• [PROBLEM REQUIREMENTS]:
Return, verbatim and in full, the records that follow, but not their pictures.

• [RECORDS SHOWN]:
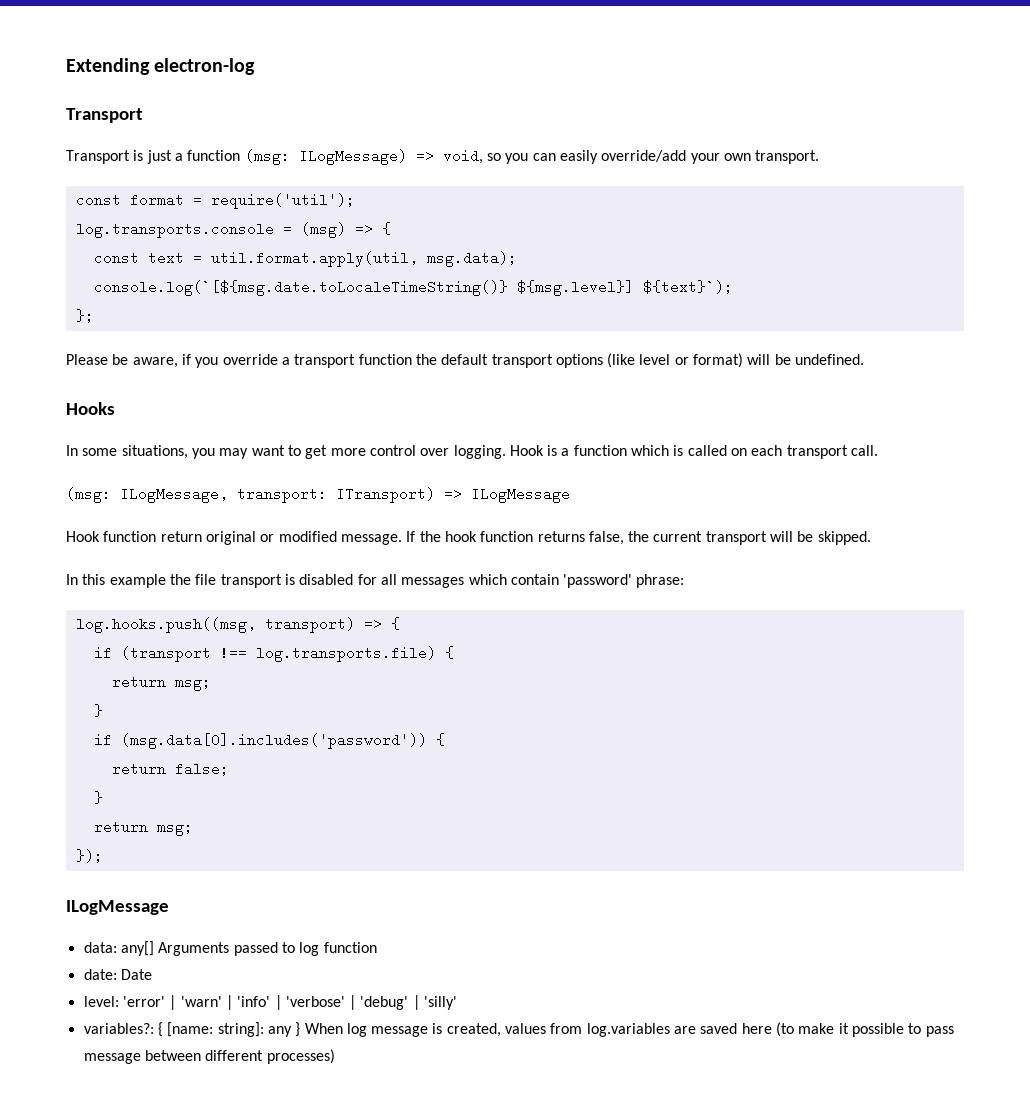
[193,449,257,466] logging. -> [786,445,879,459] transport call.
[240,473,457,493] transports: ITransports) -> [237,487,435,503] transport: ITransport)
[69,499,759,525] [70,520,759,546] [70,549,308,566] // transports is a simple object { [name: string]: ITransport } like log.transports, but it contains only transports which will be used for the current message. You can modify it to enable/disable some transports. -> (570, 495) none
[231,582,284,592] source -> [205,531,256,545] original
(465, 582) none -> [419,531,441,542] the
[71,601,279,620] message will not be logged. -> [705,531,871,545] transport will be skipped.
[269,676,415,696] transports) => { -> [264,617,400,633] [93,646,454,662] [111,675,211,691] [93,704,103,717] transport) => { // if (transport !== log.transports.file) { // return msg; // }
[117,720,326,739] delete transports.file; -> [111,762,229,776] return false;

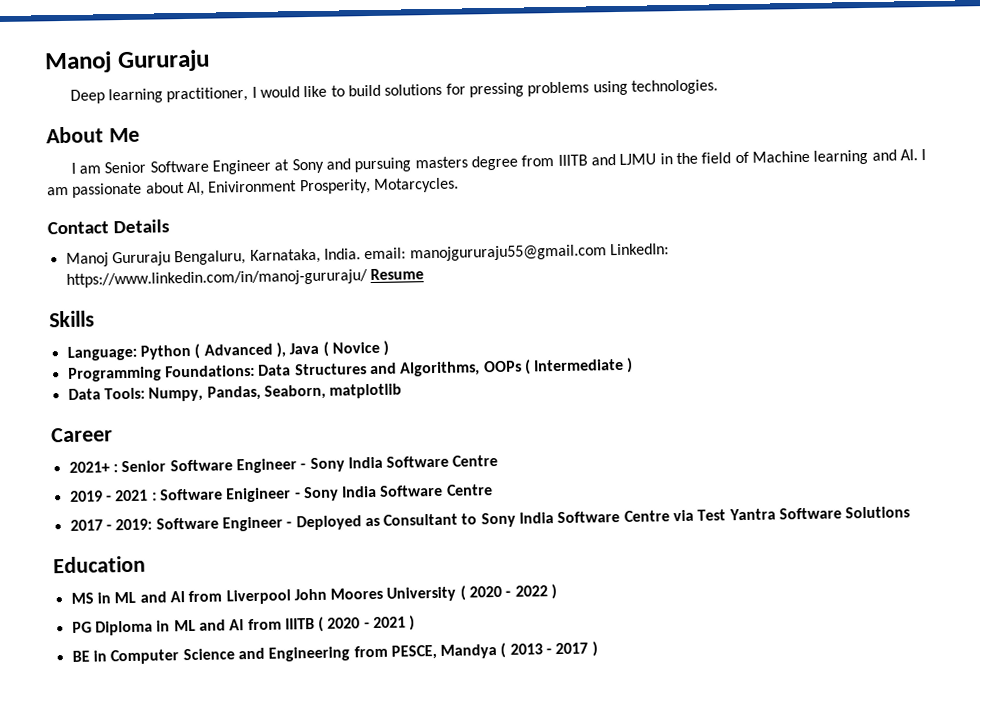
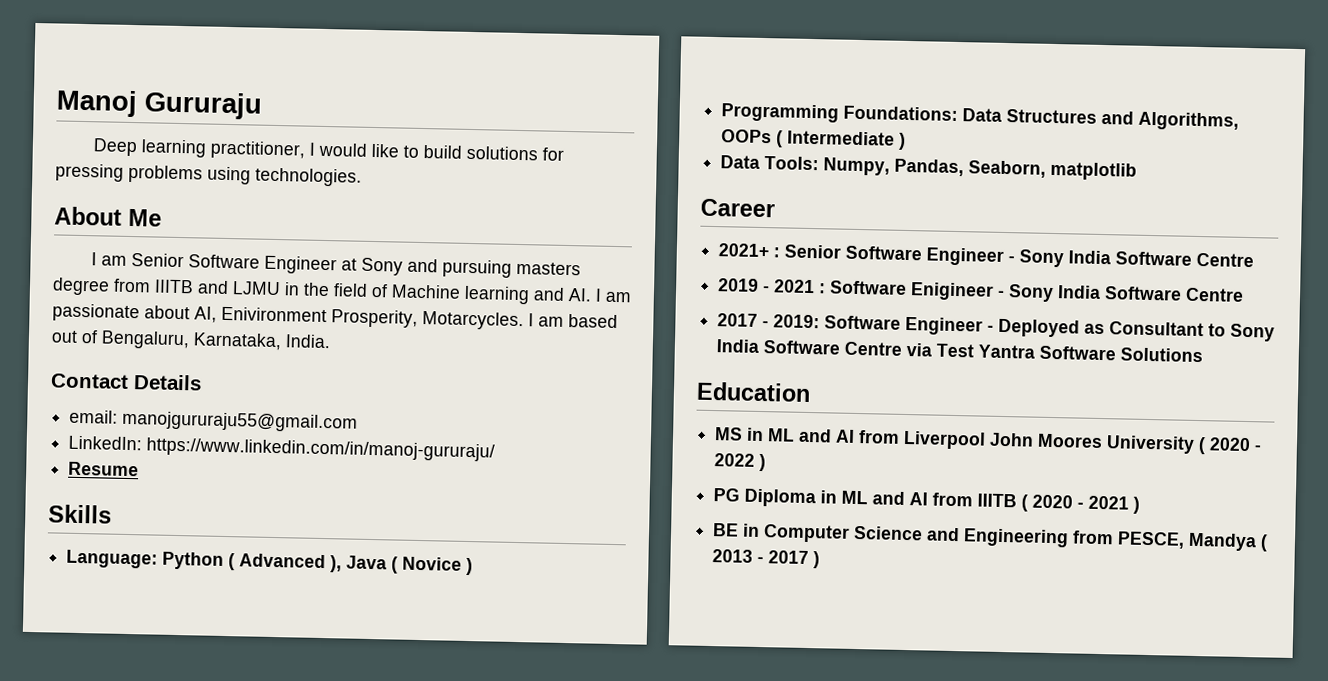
[47,219,170,235] [65,248,361,267] // Contact Details // Manoj Gururaju Bengaluru, Karnataka, India. -> [528,313,618,329] [51,330,331,351] [50,373,202,391] I am based out of Bengaluru, Karnataka, India. // Contact Details //
(607, 253) none -> (359, 421) //
(368, 278) none -> (496, 449) //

• [ANSWER FOR THIS EXERCISE]:
[193,449,257,466] logging. -> [786,445,879,459] transport call.
[240,473,457,493] transports: ITransports) -> [237,487,435,503] transport: ITransport)
[69,499,759,525] [70,520,759,546] [70,549,308,566] // transports is a simple object { [name: string]: ITransport } like log.transports, but it contains only transports which will be used for the current message. You can modify it to enable/disable some transports. -> (570, 495) none
[231,582,284,592] source -> [205,531,256,545] original
(465, 582) none -> [419,531,441,542] the
[71,601,279,620] message will not be logged. -> [705,531,871,545] transport will be skipped.
[269,676,415,696] transports) => { -> [264,617,400,633] [93,646,454,662] [111,675,211,691] [93,704,103,717] transport) => { // if (transport !== log.transports.file) { // return msg; // }
[117,720,326,739] delete transports.file; -> [111,762,229,776] return false;

[47,219,170,235] [65,248,361,267] // Contact Details // Manoj Gururaju Bengaluru, Karnataka, India. -> [528,313,618,329] [51,330,331,351] [50,373,202,391] I am based out of Bengaluru, Karnataka, India. // Contact Details //
(607, 253) none -> (359, 421) //
(368, 278) none -> (496, 449) //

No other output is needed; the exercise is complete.